### Requirement
Report each line from the records where the string "hand" turns up.

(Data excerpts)
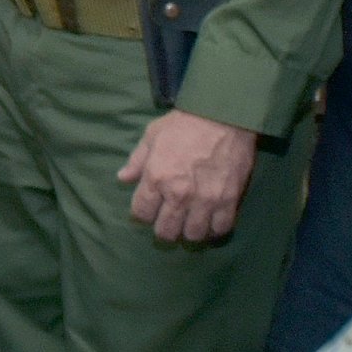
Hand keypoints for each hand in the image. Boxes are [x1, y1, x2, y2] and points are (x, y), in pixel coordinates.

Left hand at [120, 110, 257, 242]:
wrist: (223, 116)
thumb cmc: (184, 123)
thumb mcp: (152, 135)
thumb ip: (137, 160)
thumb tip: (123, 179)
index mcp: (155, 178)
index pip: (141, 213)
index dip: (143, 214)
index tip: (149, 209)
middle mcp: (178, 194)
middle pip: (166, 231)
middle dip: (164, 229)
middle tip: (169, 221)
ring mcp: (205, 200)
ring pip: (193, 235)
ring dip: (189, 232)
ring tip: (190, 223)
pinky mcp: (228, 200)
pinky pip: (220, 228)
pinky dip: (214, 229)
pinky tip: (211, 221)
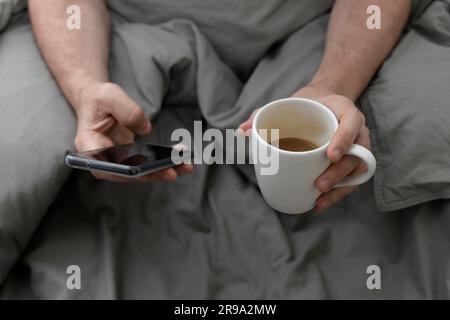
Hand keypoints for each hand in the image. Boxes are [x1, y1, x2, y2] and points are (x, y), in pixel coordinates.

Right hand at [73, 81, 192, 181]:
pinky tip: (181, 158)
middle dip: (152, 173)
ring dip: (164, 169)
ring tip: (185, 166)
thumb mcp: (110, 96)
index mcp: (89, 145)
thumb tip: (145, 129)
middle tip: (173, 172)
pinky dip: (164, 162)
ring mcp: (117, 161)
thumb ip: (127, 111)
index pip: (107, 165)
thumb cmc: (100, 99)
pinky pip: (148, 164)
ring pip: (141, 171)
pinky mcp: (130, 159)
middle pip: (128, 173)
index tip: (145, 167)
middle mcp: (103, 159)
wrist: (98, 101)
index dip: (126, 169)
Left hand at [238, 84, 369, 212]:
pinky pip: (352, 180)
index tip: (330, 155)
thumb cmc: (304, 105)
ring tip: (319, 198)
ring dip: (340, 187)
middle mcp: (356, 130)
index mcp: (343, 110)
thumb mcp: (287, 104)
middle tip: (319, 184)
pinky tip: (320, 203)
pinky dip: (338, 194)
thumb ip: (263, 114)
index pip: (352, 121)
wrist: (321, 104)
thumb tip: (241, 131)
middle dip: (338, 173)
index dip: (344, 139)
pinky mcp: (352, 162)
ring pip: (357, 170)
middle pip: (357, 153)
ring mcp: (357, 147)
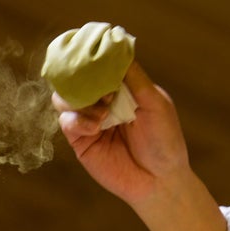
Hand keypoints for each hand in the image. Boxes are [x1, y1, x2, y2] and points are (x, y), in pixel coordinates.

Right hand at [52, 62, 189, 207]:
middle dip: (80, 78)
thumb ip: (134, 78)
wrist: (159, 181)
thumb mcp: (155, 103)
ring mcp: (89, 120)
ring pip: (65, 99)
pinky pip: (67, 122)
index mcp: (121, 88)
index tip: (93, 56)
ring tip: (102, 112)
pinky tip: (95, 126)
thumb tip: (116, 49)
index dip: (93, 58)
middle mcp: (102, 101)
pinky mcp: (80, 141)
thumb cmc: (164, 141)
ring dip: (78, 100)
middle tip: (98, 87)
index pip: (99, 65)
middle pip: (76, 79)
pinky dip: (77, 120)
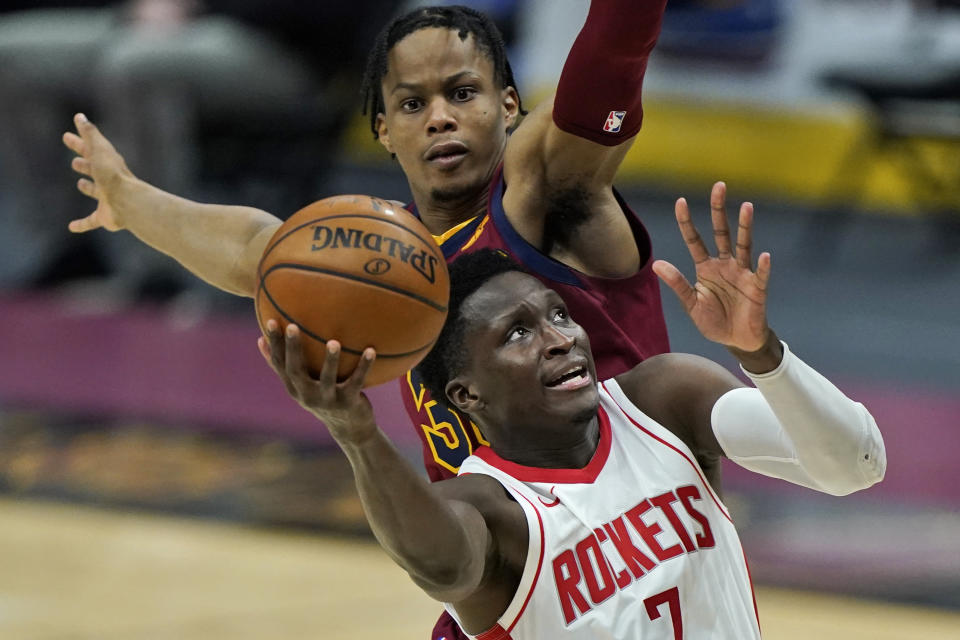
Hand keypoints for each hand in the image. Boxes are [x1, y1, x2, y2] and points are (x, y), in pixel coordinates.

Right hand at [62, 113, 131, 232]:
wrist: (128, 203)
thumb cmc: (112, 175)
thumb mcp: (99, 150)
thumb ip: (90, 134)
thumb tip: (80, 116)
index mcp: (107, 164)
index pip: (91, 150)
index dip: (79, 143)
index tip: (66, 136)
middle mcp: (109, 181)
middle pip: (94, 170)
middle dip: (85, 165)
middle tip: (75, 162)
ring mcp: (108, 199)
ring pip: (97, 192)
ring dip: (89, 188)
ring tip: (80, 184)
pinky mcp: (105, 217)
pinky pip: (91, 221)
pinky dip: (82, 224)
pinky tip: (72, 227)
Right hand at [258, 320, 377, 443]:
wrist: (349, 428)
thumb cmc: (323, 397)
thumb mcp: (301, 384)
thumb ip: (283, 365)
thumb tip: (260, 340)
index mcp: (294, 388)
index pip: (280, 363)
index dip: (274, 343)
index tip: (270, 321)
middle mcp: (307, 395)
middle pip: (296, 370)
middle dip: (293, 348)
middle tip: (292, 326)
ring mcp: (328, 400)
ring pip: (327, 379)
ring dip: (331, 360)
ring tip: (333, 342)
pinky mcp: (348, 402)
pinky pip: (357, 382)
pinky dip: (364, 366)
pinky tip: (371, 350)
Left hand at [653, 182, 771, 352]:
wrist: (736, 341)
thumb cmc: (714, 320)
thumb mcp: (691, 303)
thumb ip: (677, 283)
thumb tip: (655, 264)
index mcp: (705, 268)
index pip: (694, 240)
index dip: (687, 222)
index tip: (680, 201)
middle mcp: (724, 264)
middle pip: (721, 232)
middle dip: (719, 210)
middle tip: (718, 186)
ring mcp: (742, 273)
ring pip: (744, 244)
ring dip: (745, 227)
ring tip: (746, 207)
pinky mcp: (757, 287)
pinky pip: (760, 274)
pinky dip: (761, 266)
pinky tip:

### Solved problem
Hand keypoints for each hand in the image. Boxes are [x1, y1, x2, y2] and points are (x, y), in pixel coordinates.
Left hand at [120, 110, 257, 242]:
Hand keypoints for each hand in the image. Boxes are [x1, y1, x2, y2] and points are (x, y), in pixel coordinates.
Right hand at [73, 81, 192, 181]:
Left hand at [238, 84, 369, 212]:
Hand keypoints for each hand in the image. Boxes are [x1, y1, x2, y2] and points are (x, y), in pixel coordinates.
Right hand at [52, 62, 189, 207]:
Hand keypoints for each hand in the image. Boxes are [x1, y1, x2, y2] and points are (x, y), in pixel coordinates.
Right hand at [62, 113, 131, 232]:
Right hand at [258, 320, 377, 443]:
Left hand at [653, 182, 771, 352]:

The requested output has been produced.